Friday, July 29, 2005

To work, or not to work, that is the question...

At the beginning of the summer, I complained endlessly about not getting enough hours at work. I barely had enough money to pay my bills and definitely didn't have any "fun money." The whole thing was very frustrating for me, because in my world, summer is a time to work hard and make money.

Now, for the past couple weeks, I haven't had a day off. I've been working 6 or 7 days a week at the hotel, working between a couple departments. I was also helping Aaron while his dad was gone, although that seemed the least like work, because I got to spend the day with the man I love :-) Now that I've gotten my wish, and I have more hours, I wish I had a day when I didn't have to work.

Thinking about it though, what I really want is to have a life. A grown-up life. I doubt there are too many people my age who would say that, but I wish that I was done with school and I could find a job, preferably an 8-5 job, and really establish my life. Anyone who really knows me, knows that I'm an organizer and a planner. I'm also kind of lazy sometimes, and I like to have free time, which means I'm sick of working all weekend, every weekend, while going to school and working all week.
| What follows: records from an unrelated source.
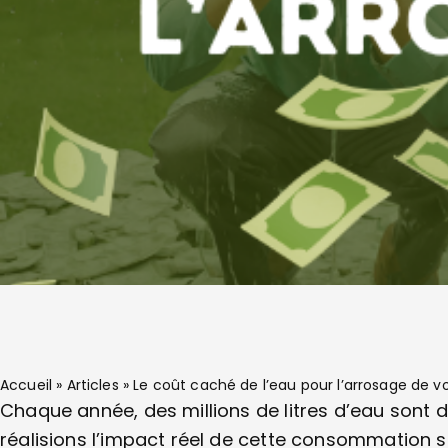
Accueil
»
Articles
»
Le coût caché de l’eau pour l’arrosage de v
Chaque année, des millions de litres d’eau sont 
réalisions l’impact réel de cette consommation su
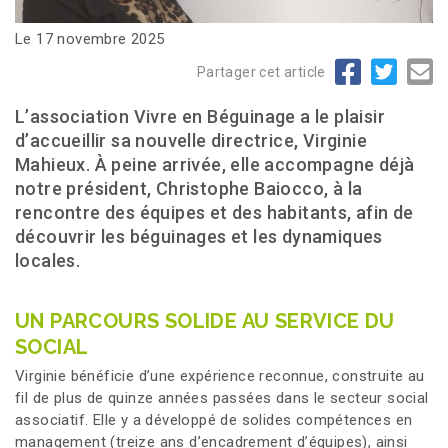
Le 17 novembre 2025
Partager cet article
L’association Vivre en Béguinage a le plaisir
d’accueillir sa nouvelle directrice, Virginie
Mahieux. À peine arrivée, elle accompagne déjà
notre président, Christophe Baiocco, à la
rencontre des équipes et des habitants, afin de
découvrir les béguinages et les dynamiques
locales.
UN PARCOURS SOLIDE AU SERVICE DU
SOCIAL
Virginie bénéficie d’une expérience reconnue, construite au
fil de plus de quinze années passées dans le secteur social
associatif. Elle y a développé de solides compétences en
management (treize ans d’encadrement d’équipes), ainsi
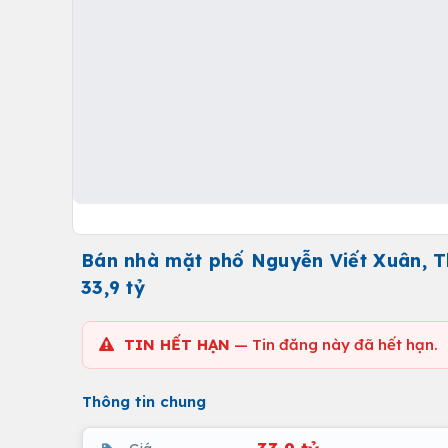
Bán nhà mặt phố Nguyễn Viết Xuân, Th
33,9 tỷ
TIN HẾT HẠN
— Tin đăng này đã hết hạn.
Thông tin chung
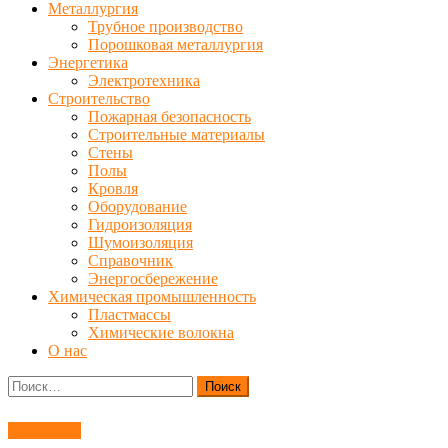
Металлургия
Трубное производство
Порошковая металлургия
Энергетика
Электротехника
Строительство
Пожарная безопасность
Строительные материалы
Стены
Полы
Кровля
Оборудование
Гидроизоляция
Шумоизоляция
Справочник
Энергосбережение
Химическая промышленность
Пластмассы
Химические волокна
О нас
Найти:
Обработка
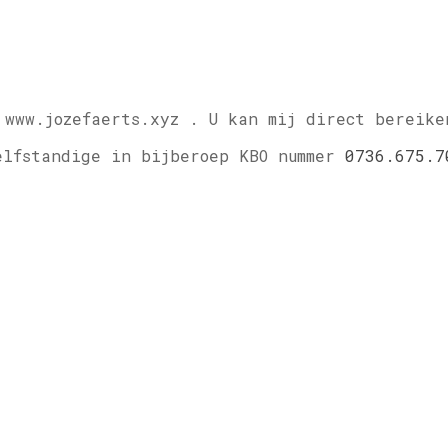
 www.jozefaerts.xyz .
U kan mij direct bereike
elfstandige in bijberoep KBO nummer
0736.675.7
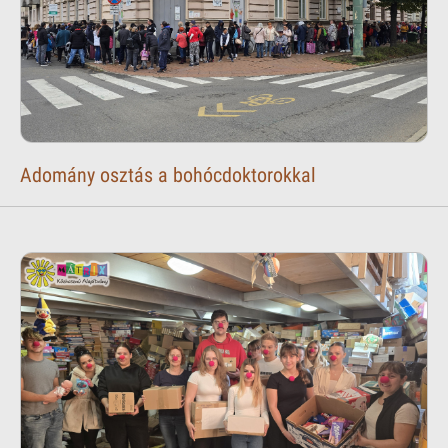
Adomány osztás a bohócdoktorokkal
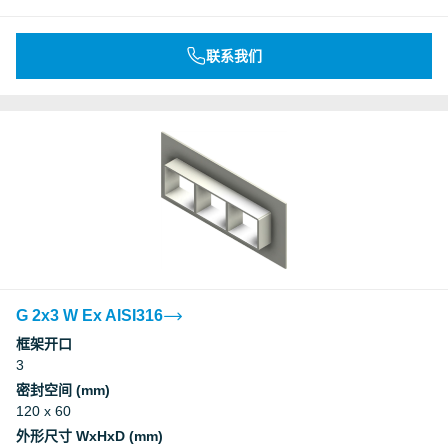
联系我们
G 2x3 W Ex AISI316
框架开口
3
密封空间 (mm)
120 x 60
外形尺寸 WxHxD (mm)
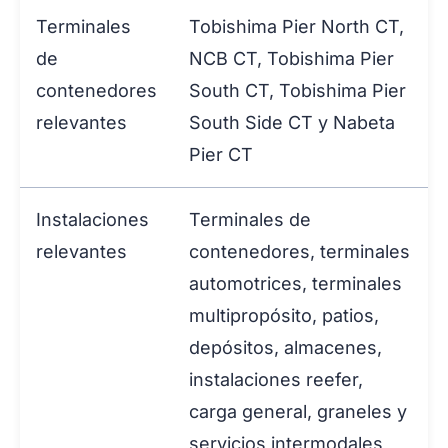
Terminales
Tobishima Pier North CT,
de
NCB CT, Tobishima Pier
contenedores
South CT, Tobishima Pier
relevantes
South Side CT y Nabeta
Pier CT
Instalaciones
Terminales de
relevantes
contenedores, terminales
automotrices, terminales
multipropósito, patios,
depósitos, almacenes,
instalaciones reefer,
carga general, graneles y
servicios intermodales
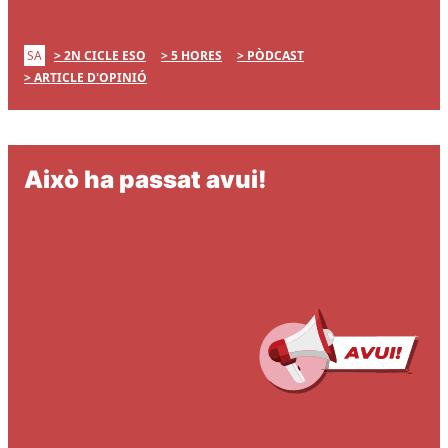
SA
2N CICLE ESO
5 HORES
PÒDCAST
ARTICLE D'OPINIÓ
Això ha passat avui!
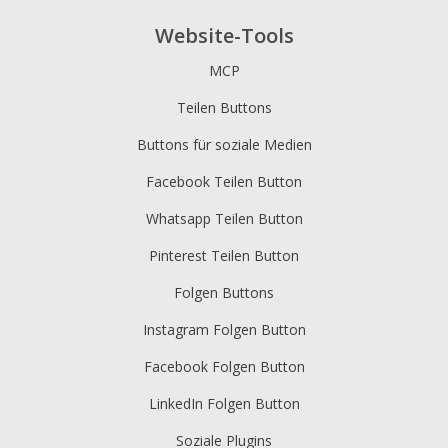
Website-Tools
MCP
Teilen Buttons
Buttons für soziale Medien
Facebook Teilen Button
Whatsapp Teilen Button
Pinterest Teilen Button
Folgen Buttons
Instagram Folgen Button
Facebook Folgen Button
LinkedIn Folgen Button
Soziale Plugins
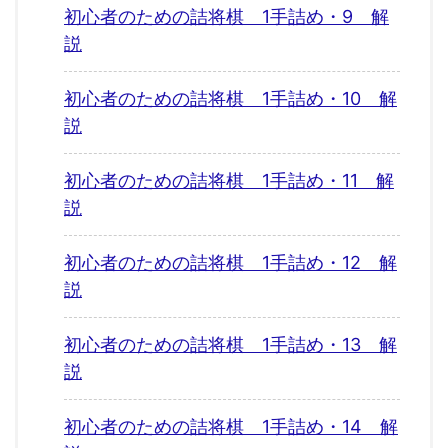
初心者のための詰将棋 1手詰め・9 解
説
初心者のための詰将棋 1手詰め・10 解
説
初心者のための詰将棋 1手詰め・11 解
説
初心者のための詰将棋 1手詰め・12 解
説
初心者のための詰将棋 1手詰め・13 解
説
初心者のための詰将棋 1手詰め・14 解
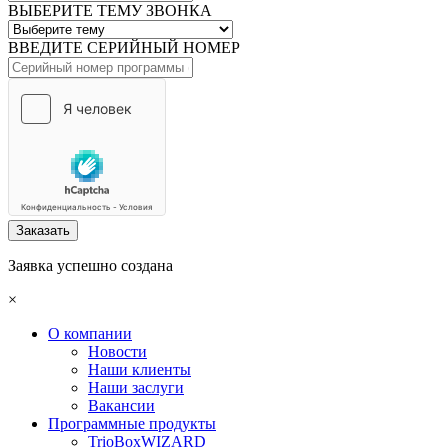
ВЫБЕРИТЕ ТЕМУ ЗВОНКА
ВВЕДИТЕ СЕРИЙНЫЙ НОМЕР
Заказать
Заявка успешно создана
×
О компании
Новости
Наши клиенты
Наши заслуги
Вакансии
Программные продукты
TrioBoxWIZARD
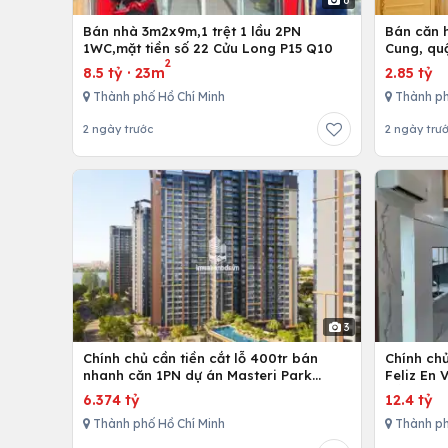
6
Bán nhà 3m2x9m,1 trệt 1 lầu 2PN
Bán căn h
1WC,mặt tiền số 22 Cửu Long P15 Q10
Cung, qu
2
8.5 tỷ
·
23m
2.85 tỷ
Thành phố Hồ Chí Minh
Thành ph
2 ngày trước
2 ngày trư
3
Chính chủ cần tiền cắt lỗ 400tr bán
Chính ch
nhanh căn 1PN dự án Masteri Park
Feliz En 
Place
cấp
6.374 tỷ
12.4 tỷ
Thành phố Hồ Chí Minh
Thành ph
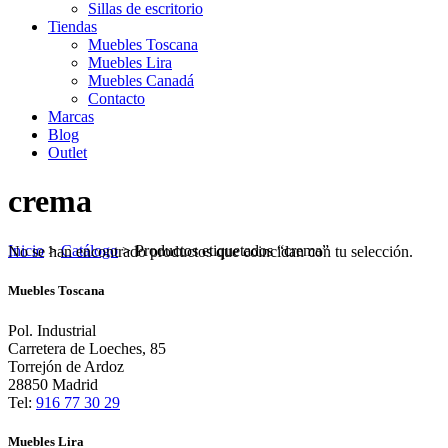
Sillas de escritorio
Tiendas
Muebles Toscana
Muebles Lira
Muebles Canadá
Contacto
Marcas
Blog
Outlet
crema
Inicio
>
Catálogo
>
Productos etiquetados “crema”
No se han encontrado productos que coincidan con tu selección.
Muebles Toscana
Pol. Industrial
Carretera de Loeches, 85
Torrejón de Ardoz
28850 Madrid
Tel:
916 77 30 29
Muebles Lira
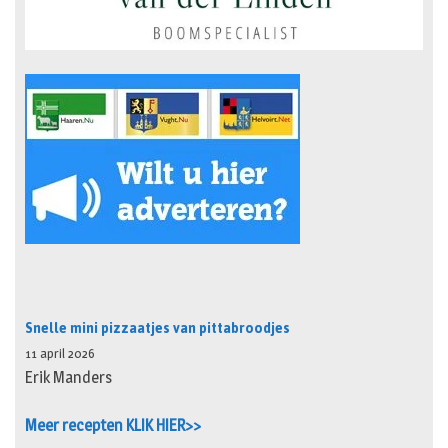
Snelle mini pizzaatjes van pittabroodjes
11 april 2026
Erik Manders
Meer recepten KLIK HIER>>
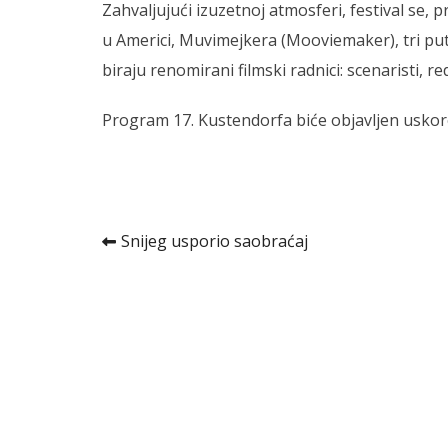
Zahvaljujući izuzetnoj atmosferi, festival se, 
u Americi, Muvimejkera (Mooviemaker), tri put
biraju renomirani filmski radnici: scenaristi, redi
Program 17. Kustendorfa biće objavljen uskoro
Kretanje
Snijeg usporio saobraćaj
članka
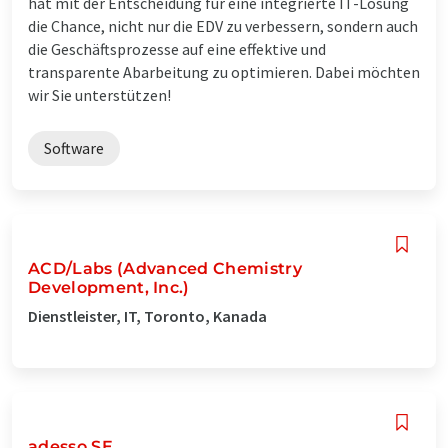
hat mit der Entscheidung für eine integrierte IT-Lösung
die Chance, nicht nur die EDV zu verbessern, sondern auch
die Geschäftsprozesse auf eine effektive und
transparente Abarbeitung zu optimieren. Dabei möchten
wir Sie unterstützen!
Software
ACD/Labs (Advanced Chemistry
Development, Inc.)
Dienstleister, IT, Toronto, Kanada
adesso SE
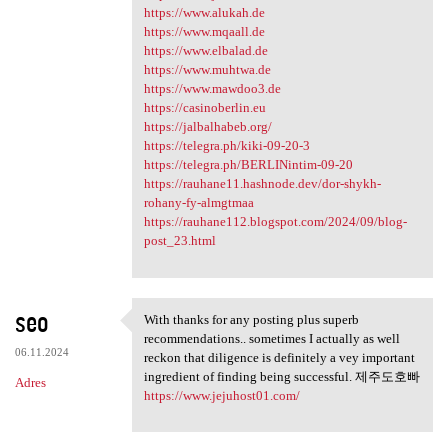
https://www.alukah.de
https://www.mqaall.de
https://www.elbalad.de
https://www.muhtwa.de
https://www.mawdoo3.de
https://casinoberlin.eu
https://jalbalhabeb.org/
https://telegra.ph/kiki-09-20-3
https://telegra.ph/BERLINintim-09-20
https://rauhane11.hashnode.dev/dor-shykh-
rohany-fy-almgtmaa
https://rauhane112.blogspot.com/2024/09/blog-
post_23.html
seo
With thanks for any posting plus superb
With thanks for any posting
recommendations.. sometimes I actually as well
06.11.2024
reckon that diligence is definitely a vey important
ingredient of finding being successful. 제주도호빠
Adres
https://www.jejuhost01.com/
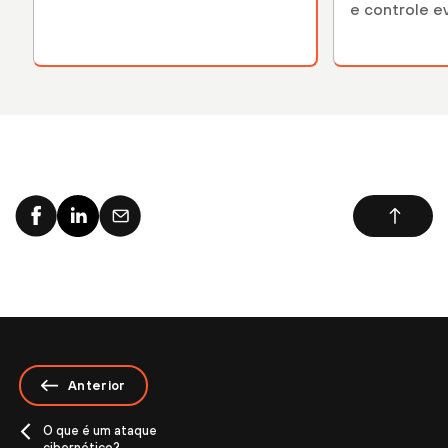
e controle e
Anterior
O que é um ataque
cibernético?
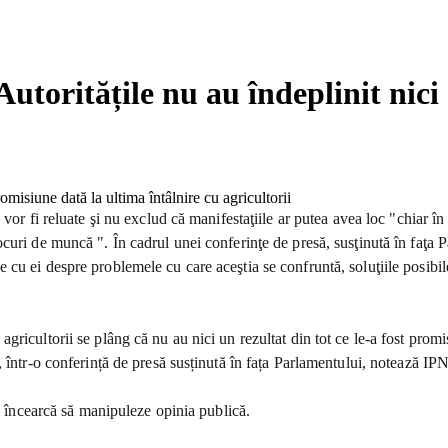
Autoritățile nu au îndeplinit nic
or fi reluate şi nu exclud că manifestaţiile ar putea avea loc "chiar în z
uri de muncă ". În cadrul unei conferinţe de presă, susţinută în faţa Par
u ei despre problemele cu care aceştia se confruntă, soluţiile posibile
icultorii se plâng că nu au nici un rezultat din tot ce le-a fost promis, 
 într-o conferință de presă susținută în fața Parlamentului, notează IPN
e, încearcă să manipuleze opinia publică.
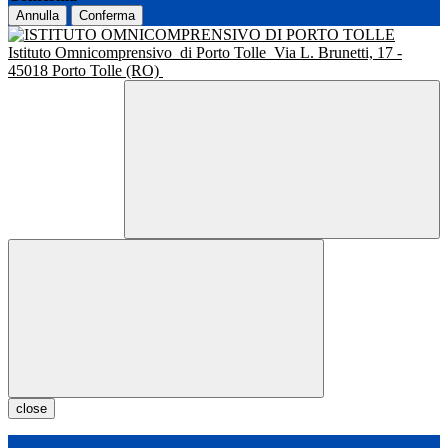
Annulla
Conferma
Istituto Omnicomprensivo
di Porto Tolle
Via L. Brunetti, 17 -
45018 Porto Tolle (RO)
close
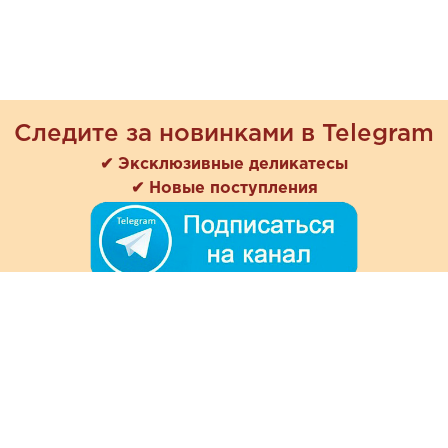
Следите за новинками в Telegram
✔ Эксклюзивные деликатесы
✔ Новые поступления
+7 (978) 901-33-57
Ежедневно с 8:00 до 20:00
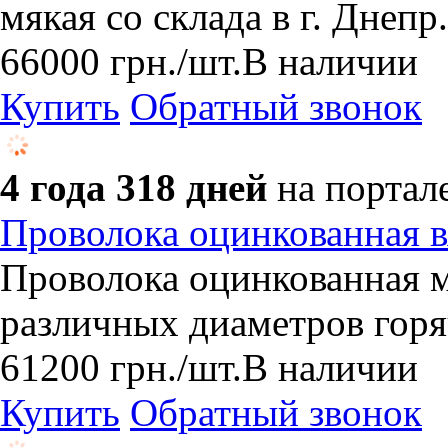
мякая со склада в г. Днепр.
66000
грн.
/шт.
В наличии
Купить
Обратный звонок
4 года 318 дней
на портал
Проволока оцинкованная 
Проволока оцинкованная м
различных диаметров горя
61200
грн.
/шт.
В наличии
Купить
Обратный звонок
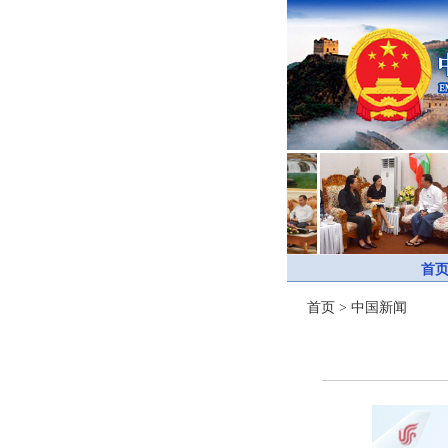
首
首页
>
中国新闻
I've found the guy I want to spend the rest of my life with. We have a nice little house and a few pets to keep us busy. We're figuring out where we want our lives to go, the most important part being that our futures are together. I think I'm just ready for the next step in my life and I'm ready for my life to slow down a little. The first step to slowing down is being planned for next weekend. I have a nice, relaxing surprise planned for Aaron. That is, if I can manage to keep it a secret... But in the meantime, I hope to peak his curiosity by mentioning it all the time, including in this current blog entry. Tee-hee!!